The Developer Coefficient: a $300B opportunity for businesses - johns
https://stripe.com/reports/developer-coefficient-2018#hn
======
dv_dt
It's interesting to put some questions and answers into contrast beside one
another.

Asked of C level execs:

"How much of an impact can developers have to help your company with each of
the following challenges?"

Top answer (71%) Bringing products to market faster

"How much of a priority is it for upper management to increase the
productivity of its developers?"

Ans: High priority (96%)

Later, asked of developers:

"How many hours per week do you estimate developers at your company waste on
maintenance (i.e. dealing with bad code / errors, debugging, refactoring,
modifying)?"

Ans 17.3 hrs (of 41 hrs)...

Similar question on time spent on tech debt & bad code:

13.5 hrs spent on tech debt 3.8 hrs on "bad code" (this seems low in light of
the above numbers).

The use of the word "waste" for maintenance work is interesting too. Perhaps
if taken in a lean/manufacturing sense it's ok, but in a development process
treating that as "waste" might lead one to think that's why the development
speed is so slow in the first place.

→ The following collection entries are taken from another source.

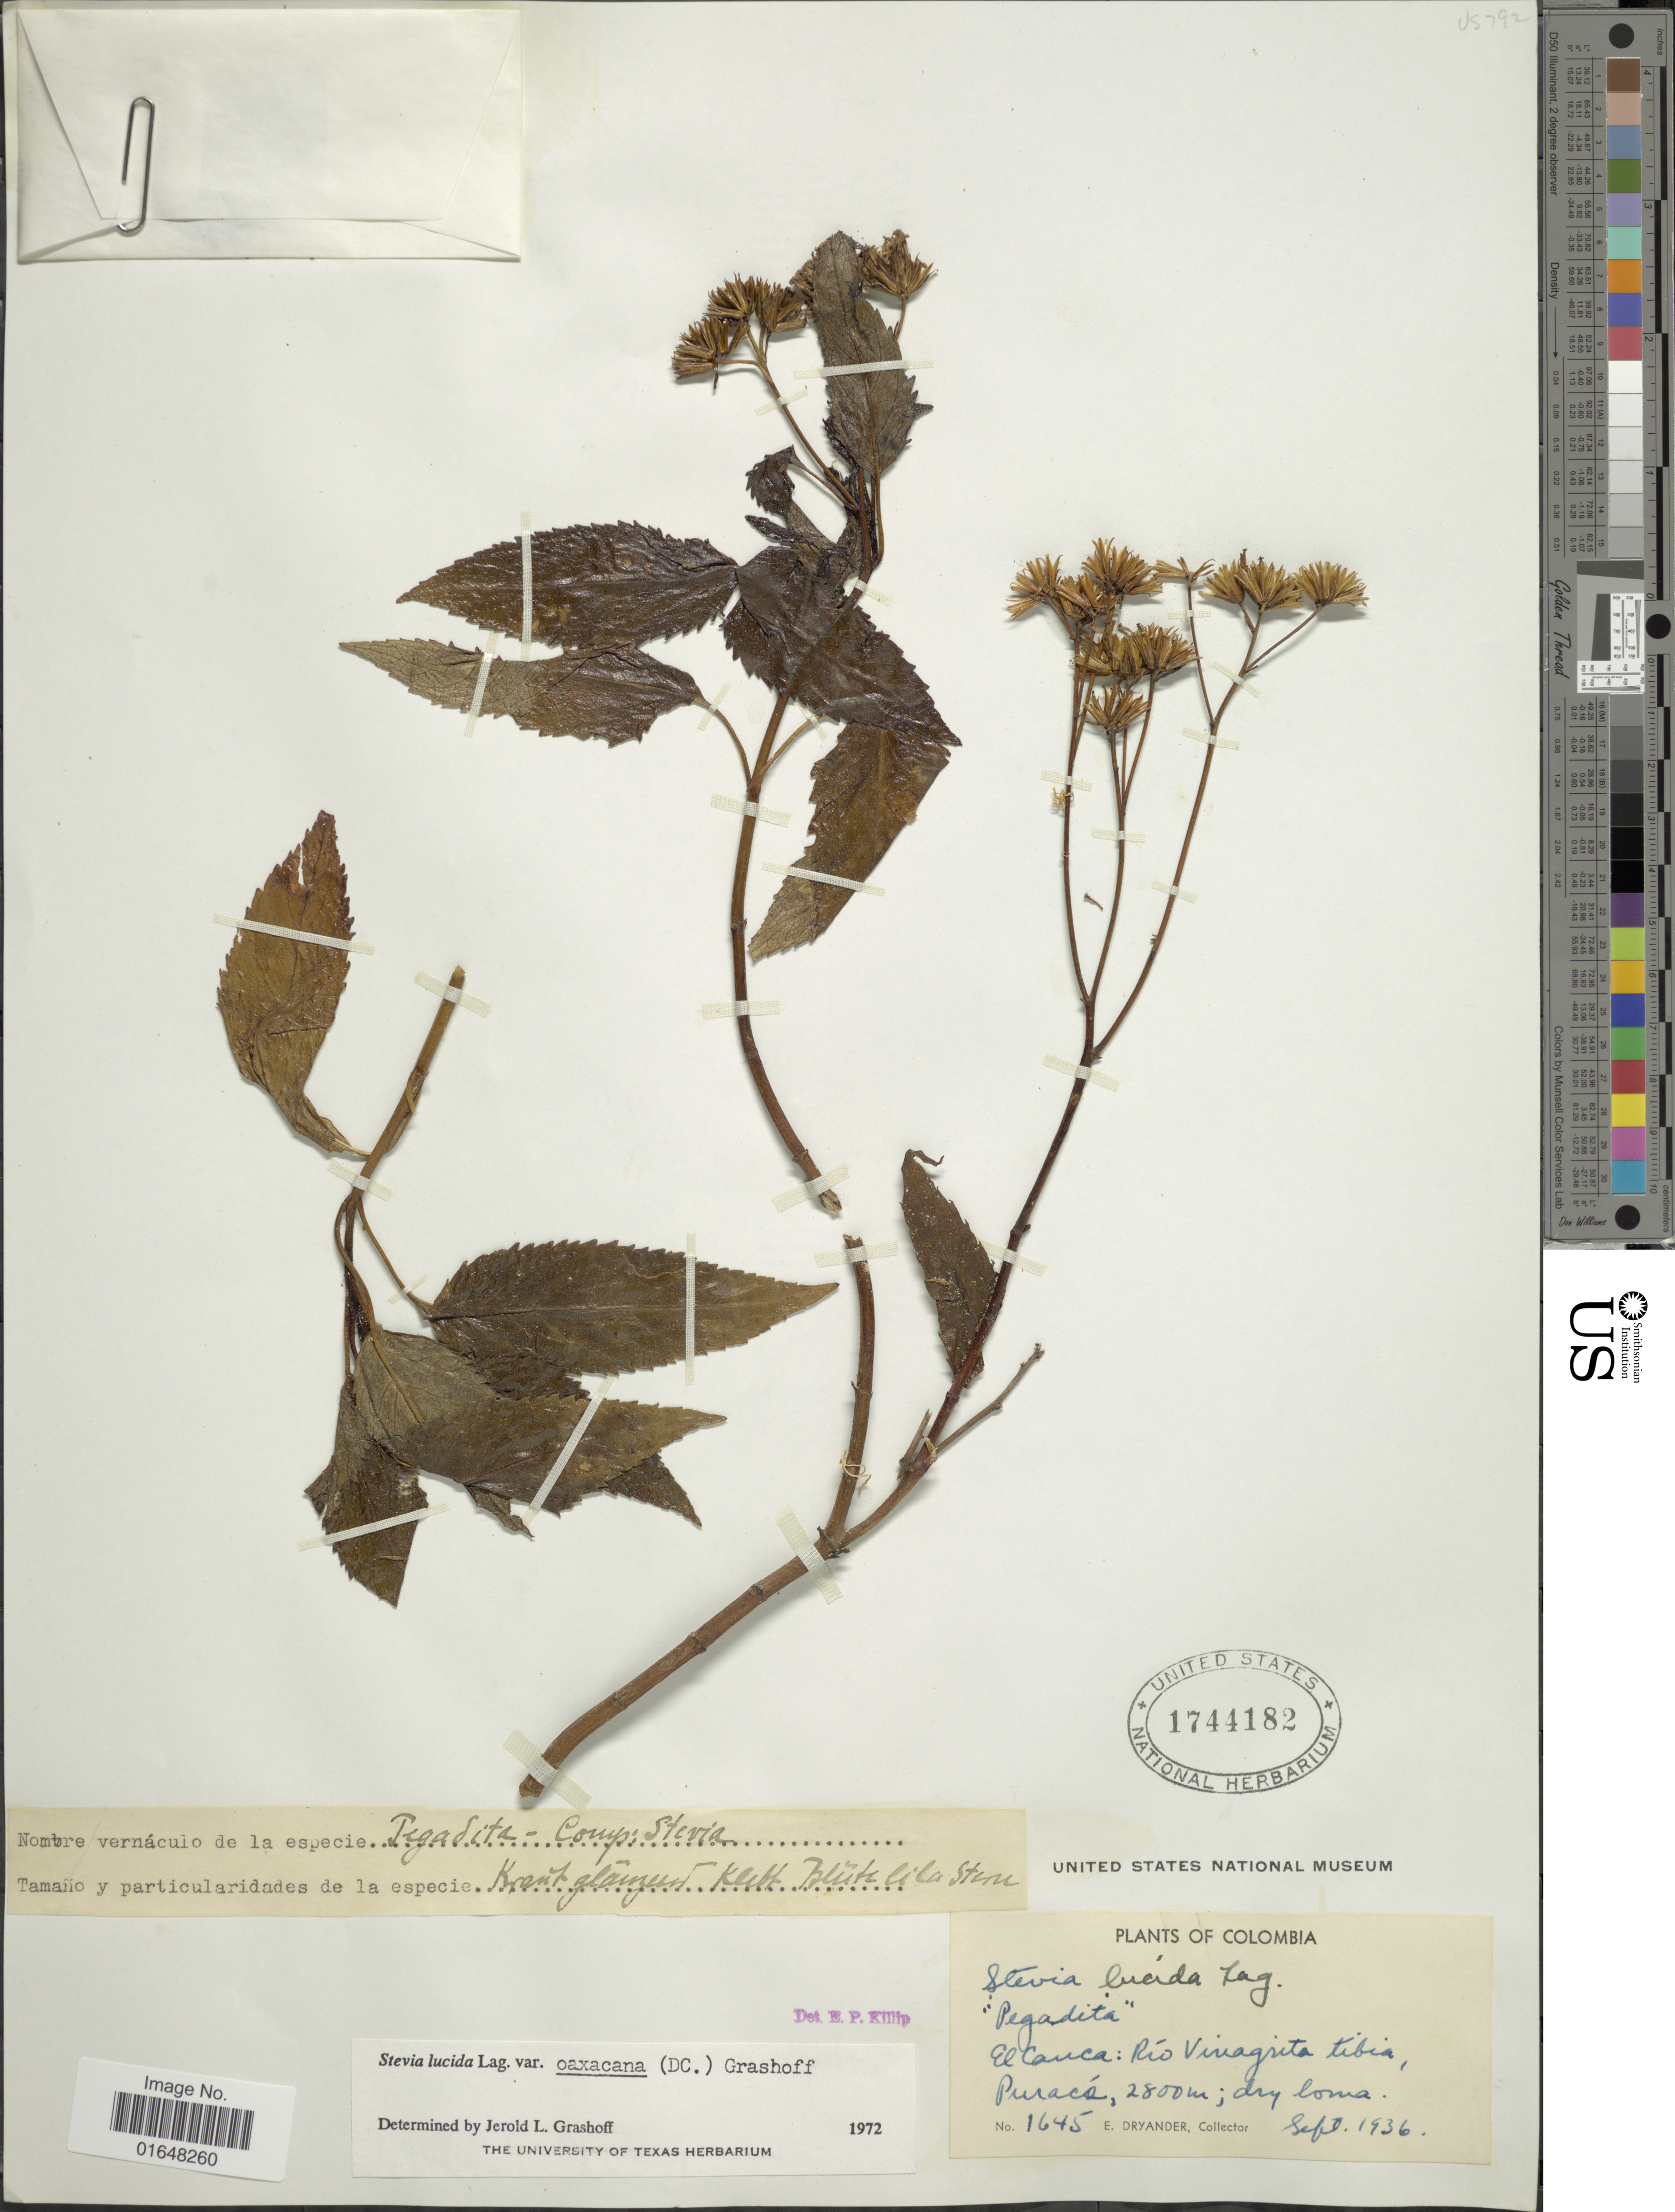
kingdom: Plantae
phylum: Tracheophyta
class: Magnoliopsida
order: Asterales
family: Asteraceae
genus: Stevia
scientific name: Stevia lucida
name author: Lag.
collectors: E. Dryander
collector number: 1645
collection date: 1936-09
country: Colombia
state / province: Cauca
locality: Pegadita, Rio Vinagrita tibia Purace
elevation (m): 2800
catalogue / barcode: US 1744182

I would also note, unless you're building
green field software, all the work is by definition "maintenance" because in
the best case you'd be modifying old software to add new capabilities...

Not sure what conclusions Stripe is making here that is an "opportunity" for
business. I would suspect the best advice is go slow to go fast (slow down
development to be methodical in order to go faster systematically).